*How to complete this task:*
Lay out every line of the material below as a Markdown table with two columns, Row and Text, numbering the rows from 1 and skipping blank lines. Leave the pictures out.

*Records supplied:*
_ _ _ _

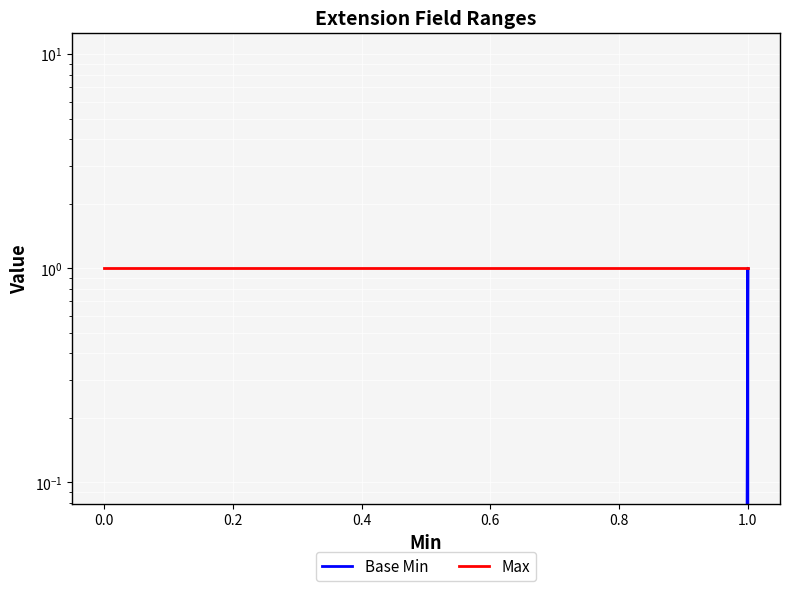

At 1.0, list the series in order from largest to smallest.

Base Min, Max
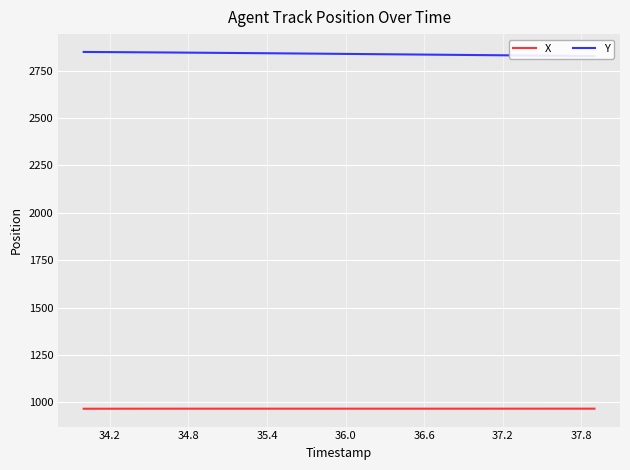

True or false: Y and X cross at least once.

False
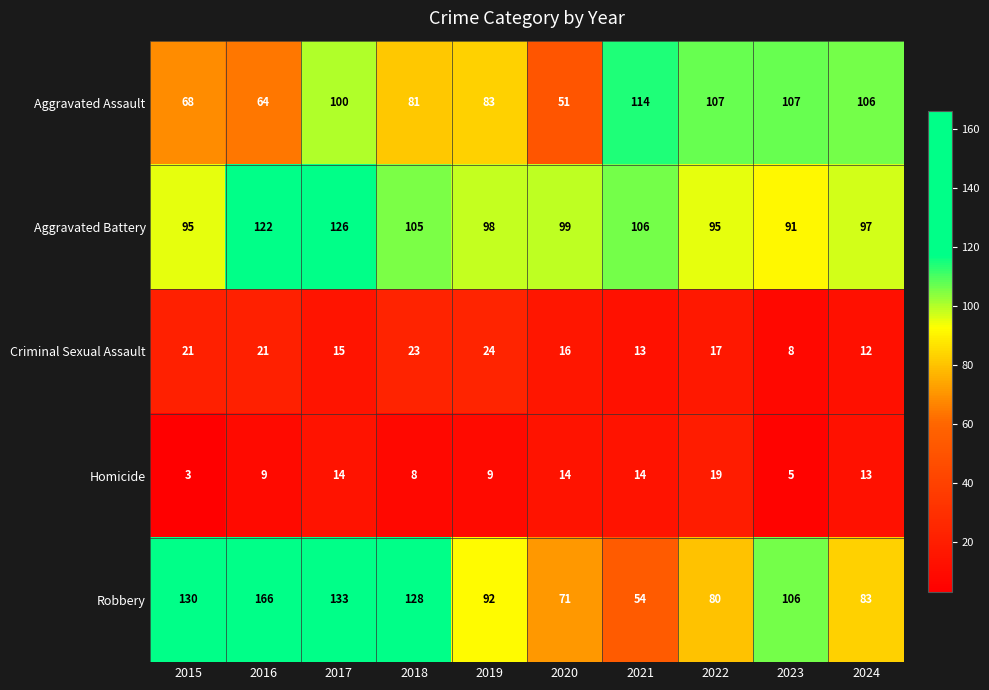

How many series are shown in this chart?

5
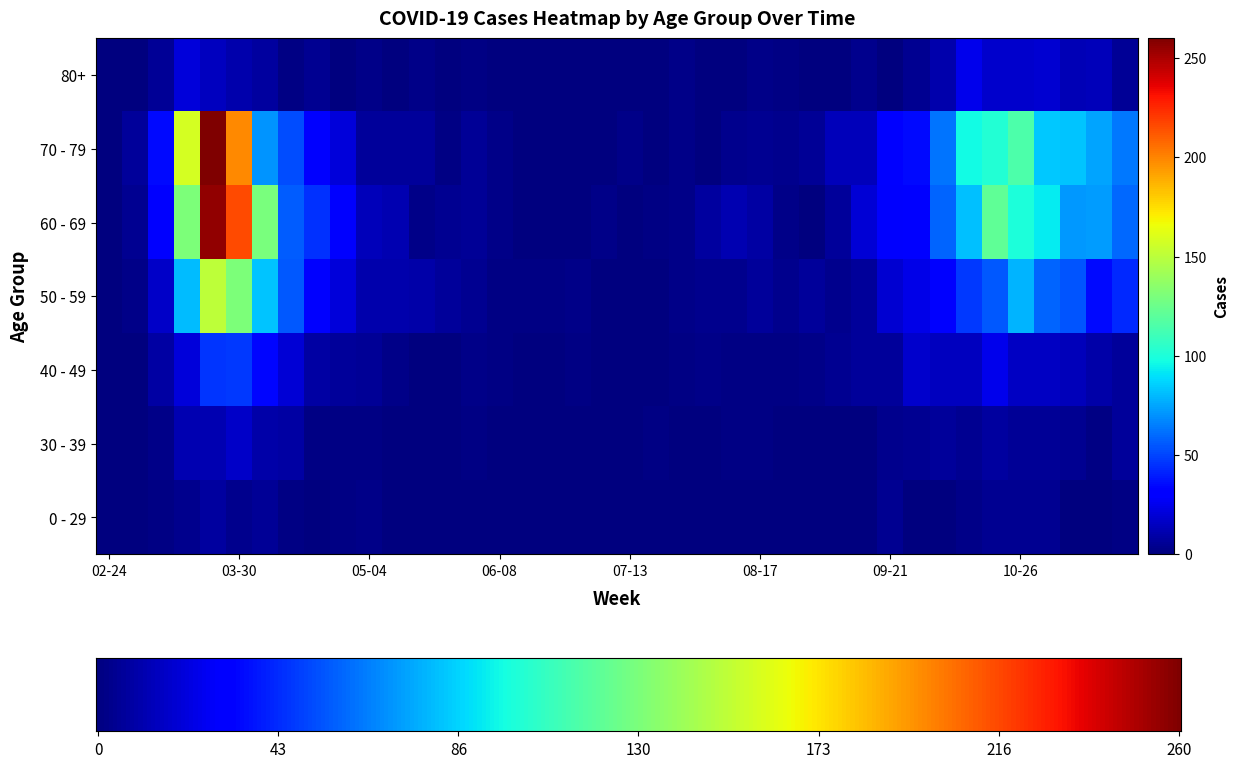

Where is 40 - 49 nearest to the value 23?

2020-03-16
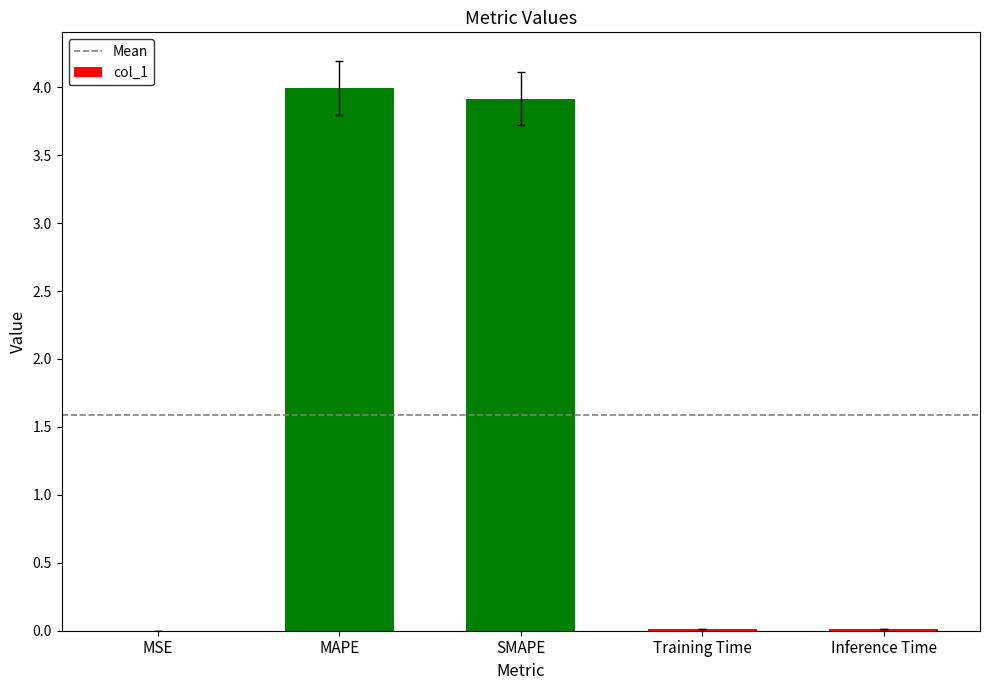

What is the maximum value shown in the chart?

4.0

_ _ _ _

*Written response:*
| Row | Text |
|---|---|
| 1 | At 1.0, list the series in order from largest to smallest. |
| 2 | Base Min, Max |
| 3 | True or false: Y and X cross at least once. |
| 4 | False |
| 5 | How many series are shown in this chart? |
| 6 | 5 |
| 7 | Where is 40 - 49 nearest to the value 23? |
| 8 | 2020-03-16 |
| 9 | What is the maximum value shown in the chart? |
| 10 | 4.0 |